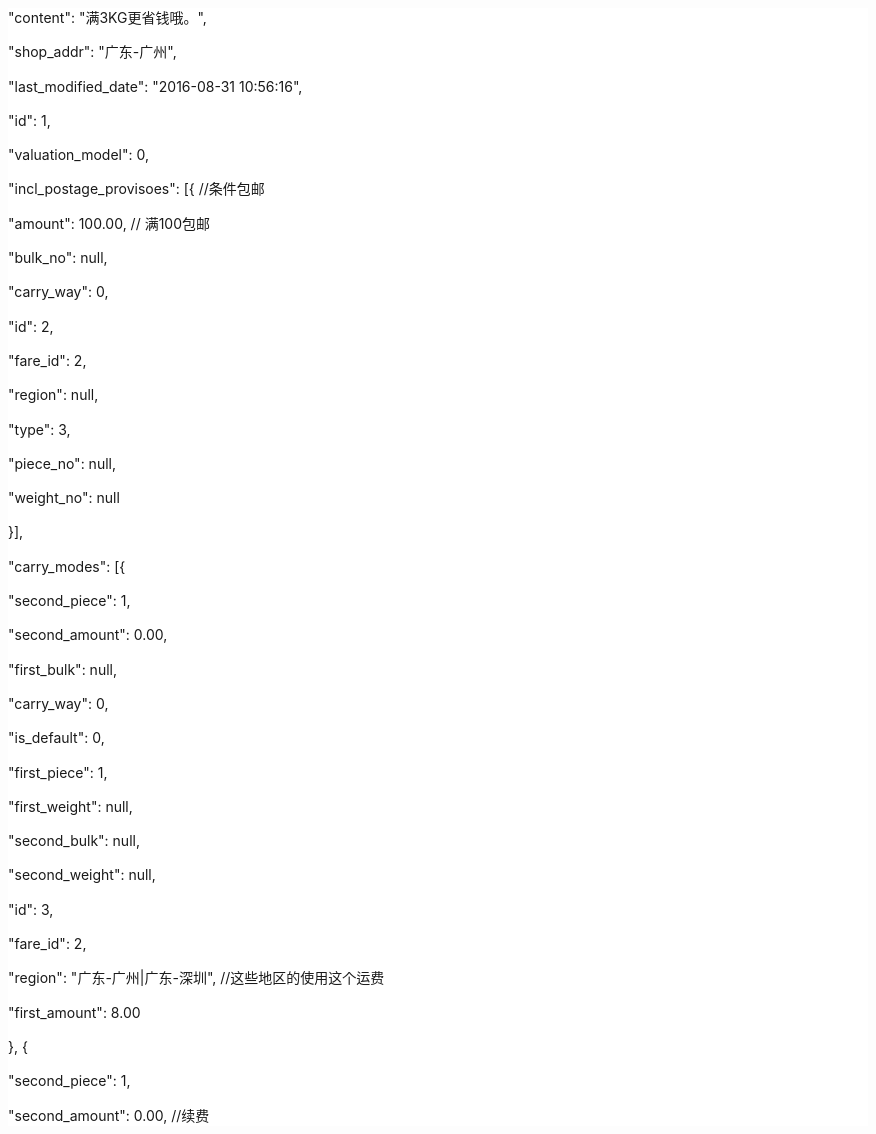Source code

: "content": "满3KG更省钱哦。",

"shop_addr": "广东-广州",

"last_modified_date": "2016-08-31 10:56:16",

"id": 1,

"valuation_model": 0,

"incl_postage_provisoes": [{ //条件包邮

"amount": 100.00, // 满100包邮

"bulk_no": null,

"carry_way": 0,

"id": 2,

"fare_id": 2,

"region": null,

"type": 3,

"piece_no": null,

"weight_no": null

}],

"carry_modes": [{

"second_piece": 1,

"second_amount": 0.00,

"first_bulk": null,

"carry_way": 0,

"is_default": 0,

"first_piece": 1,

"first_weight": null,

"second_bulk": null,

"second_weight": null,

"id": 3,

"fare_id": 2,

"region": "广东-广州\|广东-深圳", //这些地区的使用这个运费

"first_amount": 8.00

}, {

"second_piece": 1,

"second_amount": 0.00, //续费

####################

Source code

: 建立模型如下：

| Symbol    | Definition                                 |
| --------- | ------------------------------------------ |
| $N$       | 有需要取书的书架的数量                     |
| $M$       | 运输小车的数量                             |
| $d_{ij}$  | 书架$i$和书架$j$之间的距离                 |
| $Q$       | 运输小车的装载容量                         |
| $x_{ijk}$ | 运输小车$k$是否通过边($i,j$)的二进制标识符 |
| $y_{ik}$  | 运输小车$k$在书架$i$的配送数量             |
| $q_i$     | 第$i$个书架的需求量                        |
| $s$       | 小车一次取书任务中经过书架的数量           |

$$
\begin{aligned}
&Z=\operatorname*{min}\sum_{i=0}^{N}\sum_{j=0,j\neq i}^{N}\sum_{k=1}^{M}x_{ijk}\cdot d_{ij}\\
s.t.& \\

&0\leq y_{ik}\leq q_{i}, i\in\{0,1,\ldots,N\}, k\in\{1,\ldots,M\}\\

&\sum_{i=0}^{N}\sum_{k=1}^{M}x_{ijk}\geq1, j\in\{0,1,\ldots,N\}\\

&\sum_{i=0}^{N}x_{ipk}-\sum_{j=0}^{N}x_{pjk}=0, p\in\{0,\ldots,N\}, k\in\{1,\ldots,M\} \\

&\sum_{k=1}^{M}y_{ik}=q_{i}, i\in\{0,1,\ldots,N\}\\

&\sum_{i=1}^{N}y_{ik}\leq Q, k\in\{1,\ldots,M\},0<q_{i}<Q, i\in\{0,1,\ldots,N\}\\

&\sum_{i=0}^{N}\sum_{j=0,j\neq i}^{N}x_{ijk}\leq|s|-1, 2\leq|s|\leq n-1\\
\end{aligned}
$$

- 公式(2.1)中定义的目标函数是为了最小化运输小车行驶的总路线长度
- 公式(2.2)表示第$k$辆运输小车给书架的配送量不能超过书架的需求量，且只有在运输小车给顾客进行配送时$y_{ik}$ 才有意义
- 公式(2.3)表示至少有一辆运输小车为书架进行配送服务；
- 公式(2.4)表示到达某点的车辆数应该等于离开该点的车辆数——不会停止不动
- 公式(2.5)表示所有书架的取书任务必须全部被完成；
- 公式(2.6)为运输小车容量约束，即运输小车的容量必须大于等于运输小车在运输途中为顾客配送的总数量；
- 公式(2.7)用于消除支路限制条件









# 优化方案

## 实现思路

####################

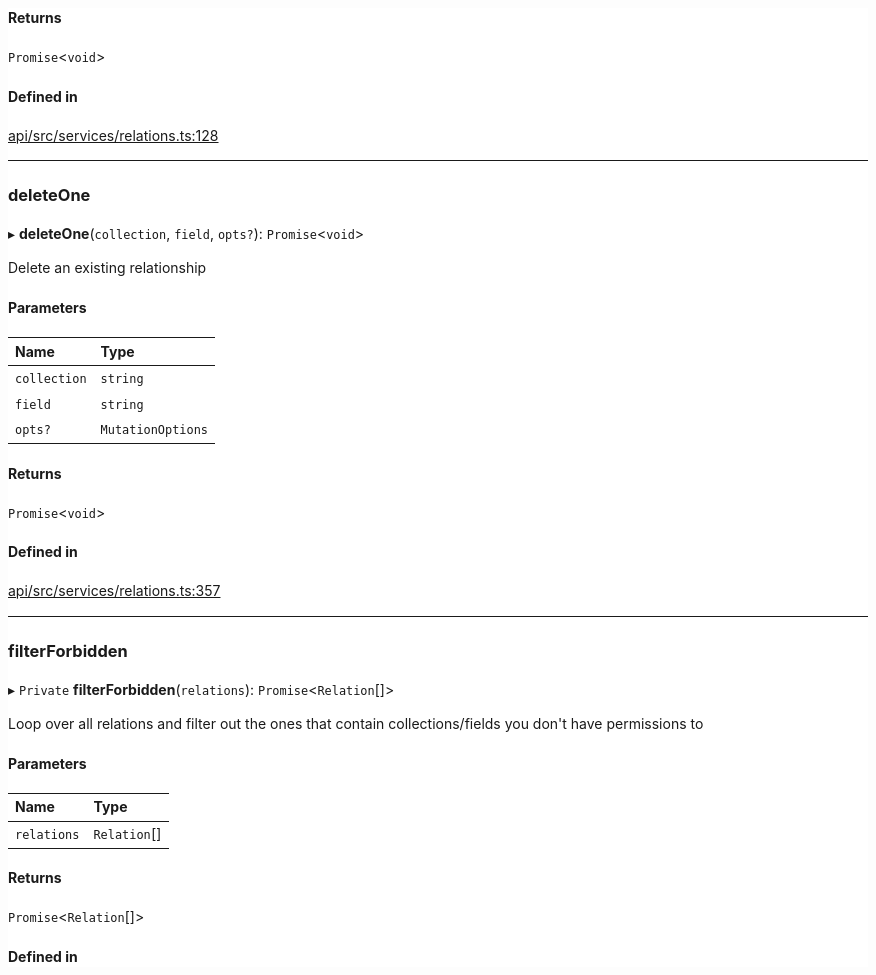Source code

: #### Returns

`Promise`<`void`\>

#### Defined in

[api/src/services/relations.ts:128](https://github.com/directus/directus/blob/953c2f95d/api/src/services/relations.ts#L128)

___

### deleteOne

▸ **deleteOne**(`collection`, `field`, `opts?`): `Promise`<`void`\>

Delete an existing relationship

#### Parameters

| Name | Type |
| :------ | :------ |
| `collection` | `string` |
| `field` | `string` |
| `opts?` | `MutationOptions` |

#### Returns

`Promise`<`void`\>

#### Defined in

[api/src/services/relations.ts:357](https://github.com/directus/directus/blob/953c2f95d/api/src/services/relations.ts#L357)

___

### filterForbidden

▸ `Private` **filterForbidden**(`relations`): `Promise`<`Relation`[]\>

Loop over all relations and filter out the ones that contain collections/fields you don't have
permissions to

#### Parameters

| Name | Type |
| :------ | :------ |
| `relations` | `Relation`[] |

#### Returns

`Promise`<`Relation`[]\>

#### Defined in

####################

_WORK REQUIRED_.
Pick out each line in the entries above that contains the string "deleteOne" and copy it.

_SOLUTION BELOW_.
### deleteOne
▸ **deleteOne**(`collection`, `field`, `opts?`): `Promise`<`void`\>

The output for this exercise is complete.